* [What is being asked] Starting at the line that contains "álohy. Jak získat zpět přeplatky?", quote each line exactly through the last line of the entries, both included.

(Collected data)

******************************

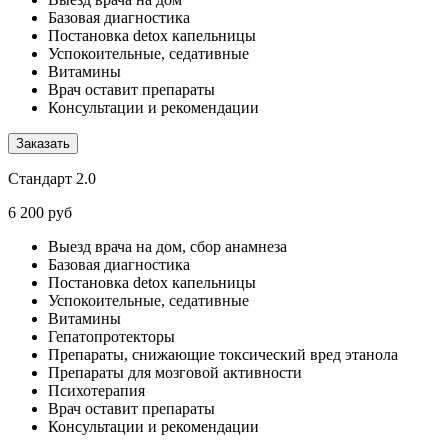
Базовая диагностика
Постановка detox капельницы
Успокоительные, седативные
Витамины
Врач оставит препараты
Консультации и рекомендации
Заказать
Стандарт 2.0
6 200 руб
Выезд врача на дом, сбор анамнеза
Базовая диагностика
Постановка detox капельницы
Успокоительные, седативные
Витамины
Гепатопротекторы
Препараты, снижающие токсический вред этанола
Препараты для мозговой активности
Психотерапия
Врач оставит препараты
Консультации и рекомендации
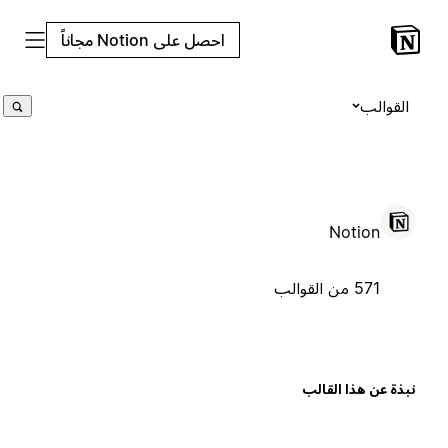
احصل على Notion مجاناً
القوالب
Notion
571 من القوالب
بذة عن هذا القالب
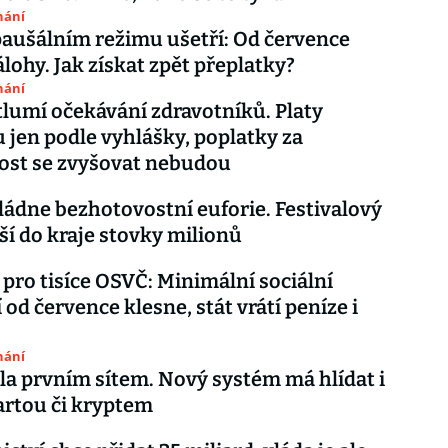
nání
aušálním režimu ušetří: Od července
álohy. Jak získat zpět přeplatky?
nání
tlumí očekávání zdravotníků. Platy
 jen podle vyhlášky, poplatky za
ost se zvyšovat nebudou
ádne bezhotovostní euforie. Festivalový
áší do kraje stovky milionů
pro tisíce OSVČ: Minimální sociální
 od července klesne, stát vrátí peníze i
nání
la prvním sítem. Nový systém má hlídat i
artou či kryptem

******************************

* [The answer]
álohy. Jak získat zpět přeplatky?
nání
tlumí očekávání zdravotníků. Platy
 jen podle vyhlášky, poplatky za
ost se zvyšovat nebudou
ádne bezhotovostní euforie. Festivalový
áší do kraje stovky milionů
pro tisíce OSVČ: Minimální sociální
 od července klesne, stát vrátí peníze i
nání
la prvním sítem. Nový systém má hlídat i
artou či kryptem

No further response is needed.